Meanwhile, system reliability is a major concern for end-users of battery-cycler equipment – the goal being truly autonomous cycling of those battery test sequences. With this in mind, both the SI-6200 and SI-9300R rely on AMETEK SI’s patented Direct-to-Disk technology to ensure a more secure, robust approach to data acquisition and storage. Put simply: data from the battery cycler is stored direct onto a disk drive – no intermediate PC – to minimize the risk of data loss.
All of which is reinforced by Aspire Energy Software – the “soul of AMETEK’s battery analysers” – which provides a fully integrated test environment for management of cyclers, climate chambers, data loggers and ancillary equipment. With product development teams often dispersed globally, Aspire’s shareable libraries enable tests, graphs and data analysis to be preconfigured and shared by all users to ensure consistency of results.

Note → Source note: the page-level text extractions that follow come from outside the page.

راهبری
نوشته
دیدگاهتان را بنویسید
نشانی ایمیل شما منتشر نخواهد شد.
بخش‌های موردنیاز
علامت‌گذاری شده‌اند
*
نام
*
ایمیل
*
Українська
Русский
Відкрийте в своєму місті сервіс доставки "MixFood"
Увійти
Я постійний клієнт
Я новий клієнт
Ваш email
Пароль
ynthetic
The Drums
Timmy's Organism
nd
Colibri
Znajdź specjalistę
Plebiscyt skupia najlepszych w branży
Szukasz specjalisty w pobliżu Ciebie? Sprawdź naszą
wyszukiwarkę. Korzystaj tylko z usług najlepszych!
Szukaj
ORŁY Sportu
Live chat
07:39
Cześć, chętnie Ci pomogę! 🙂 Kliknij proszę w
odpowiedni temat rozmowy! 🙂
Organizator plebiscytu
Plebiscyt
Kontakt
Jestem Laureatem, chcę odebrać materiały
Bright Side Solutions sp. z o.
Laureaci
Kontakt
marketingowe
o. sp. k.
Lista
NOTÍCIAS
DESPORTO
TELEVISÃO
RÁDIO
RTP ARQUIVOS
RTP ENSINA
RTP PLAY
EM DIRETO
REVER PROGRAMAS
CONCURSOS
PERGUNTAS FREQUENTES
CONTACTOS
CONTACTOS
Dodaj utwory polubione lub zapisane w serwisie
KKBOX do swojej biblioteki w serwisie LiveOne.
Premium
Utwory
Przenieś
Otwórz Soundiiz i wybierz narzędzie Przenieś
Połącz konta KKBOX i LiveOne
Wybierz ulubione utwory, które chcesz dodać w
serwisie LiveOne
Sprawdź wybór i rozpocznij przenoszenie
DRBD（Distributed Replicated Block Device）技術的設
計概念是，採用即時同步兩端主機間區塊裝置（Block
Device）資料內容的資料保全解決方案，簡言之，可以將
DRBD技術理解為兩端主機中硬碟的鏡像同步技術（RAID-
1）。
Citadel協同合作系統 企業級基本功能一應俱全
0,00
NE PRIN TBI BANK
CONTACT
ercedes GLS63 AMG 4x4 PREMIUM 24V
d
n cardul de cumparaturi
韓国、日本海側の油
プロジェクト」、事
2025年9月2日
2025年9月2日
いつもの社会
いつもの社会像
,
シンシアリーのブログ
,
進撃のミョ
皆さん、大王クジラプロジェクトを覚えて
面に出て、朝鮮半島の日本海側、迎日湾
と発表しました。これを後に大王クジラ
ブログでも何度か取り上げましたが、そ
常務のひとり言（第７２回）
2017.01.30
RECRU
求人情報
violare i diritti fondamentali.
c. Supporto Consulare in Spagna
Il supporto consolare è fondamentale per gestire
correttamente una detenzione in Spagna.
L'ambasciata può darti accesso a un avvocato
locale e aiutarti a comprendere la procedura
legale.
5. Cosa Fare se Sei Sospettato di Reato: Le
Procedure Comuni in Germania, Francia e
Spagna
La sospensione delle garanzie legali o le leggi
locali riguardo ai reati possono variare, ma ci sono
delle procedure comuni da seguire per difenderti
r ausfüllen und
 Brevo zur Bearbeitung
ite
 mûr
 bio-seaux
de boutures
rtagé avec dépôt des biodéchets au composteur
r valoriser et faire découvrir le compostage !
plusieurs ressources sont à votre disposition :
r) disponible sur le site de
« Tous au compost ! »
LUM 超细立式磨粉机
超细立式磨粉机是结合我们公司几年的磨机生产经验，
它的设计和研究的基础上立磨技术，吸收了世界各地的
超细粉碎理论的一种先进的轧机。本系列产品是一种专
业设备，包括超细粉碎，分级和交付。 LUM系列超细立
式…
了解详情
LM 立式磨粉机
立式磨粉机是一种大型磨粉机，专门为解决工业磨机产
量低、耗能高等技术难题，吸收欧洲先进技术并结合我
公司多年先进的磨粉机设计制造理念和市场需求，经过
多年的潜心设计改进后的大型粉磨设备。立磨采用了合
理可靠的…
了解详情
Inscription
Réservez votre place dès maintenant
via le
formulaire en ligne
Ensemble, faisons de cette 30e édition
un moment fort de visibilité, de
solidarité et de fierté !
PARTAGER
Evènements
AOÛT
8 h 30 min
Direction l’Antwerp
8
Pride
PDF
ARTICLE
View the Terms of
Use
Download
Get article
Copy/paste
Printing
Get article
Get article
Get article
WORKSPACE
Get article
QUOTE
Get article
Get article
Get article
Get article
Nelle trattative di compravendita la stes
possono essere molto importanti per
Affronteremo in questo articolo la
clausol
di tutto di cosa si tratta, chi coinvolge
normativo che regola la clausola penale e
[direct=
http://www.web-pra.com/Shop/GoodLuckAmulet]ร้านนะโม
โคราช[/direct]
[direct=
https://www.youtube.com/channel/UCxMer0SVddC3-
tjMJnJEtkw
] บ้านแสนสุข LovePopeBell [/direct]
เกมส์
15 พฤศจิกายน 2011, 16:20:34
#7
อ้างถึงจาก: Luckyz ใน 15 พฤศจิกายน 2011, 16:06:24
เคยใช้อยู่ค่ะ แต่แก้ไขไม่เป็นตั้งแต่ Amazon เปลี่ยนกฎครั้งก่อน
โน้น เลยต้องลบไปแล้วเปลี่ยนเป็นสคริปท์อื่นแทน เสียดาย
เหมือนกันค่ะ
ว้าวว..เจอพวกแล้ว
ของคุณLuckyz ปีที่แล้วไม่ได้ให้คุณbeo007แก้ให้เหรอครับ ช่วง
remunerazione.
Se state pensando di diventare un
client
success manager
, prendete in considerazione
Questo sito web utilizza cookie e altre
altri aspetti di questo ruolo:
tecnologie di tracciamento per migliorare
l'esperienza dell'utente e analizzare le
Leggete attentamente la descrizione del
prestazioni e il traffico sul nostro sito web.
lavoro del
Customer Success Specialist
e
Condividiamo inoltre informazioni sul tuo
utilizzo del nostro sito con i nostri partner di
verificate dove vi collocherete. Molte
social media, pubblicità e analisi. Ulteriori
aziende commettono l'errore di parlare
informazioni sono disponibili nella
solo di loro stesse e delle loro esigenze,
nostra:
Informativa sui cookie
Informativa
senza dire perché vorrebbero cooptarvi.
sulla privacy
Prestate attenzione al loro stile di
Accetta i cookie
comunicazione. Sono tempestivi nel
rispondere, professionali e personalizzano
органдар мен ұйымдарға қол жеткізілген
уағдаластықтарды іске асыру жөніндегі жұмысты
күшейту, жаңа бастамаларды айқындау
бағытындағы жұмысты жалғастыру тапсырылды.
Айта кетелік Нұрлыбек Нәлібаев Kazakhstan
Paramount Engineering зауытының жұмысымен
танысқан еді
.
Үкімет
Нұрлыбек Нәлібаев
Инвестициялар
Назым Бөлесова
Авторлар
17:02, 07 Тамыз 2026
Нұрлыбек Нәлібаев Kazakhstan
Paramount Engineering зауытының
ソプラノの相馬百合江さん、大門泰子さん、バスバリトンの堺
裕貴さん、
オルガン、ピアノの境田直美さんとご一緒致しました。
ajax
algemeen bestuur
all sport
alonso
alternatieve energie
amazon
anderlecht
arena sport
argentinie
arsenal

Operationally, it’s significant that AMETEK SI insists on deploying company-trained field engineers to support the installation, commissioning and acceptance of its battery cyclers in the customer’s lab or test facility. “Our motivations are clear,” concludes DeSantis. “It’s all about prioritizing a smoother onboarding process, faster resolution of technical queries, and a training programme that’s geared to deliver satisfied end-users every time.”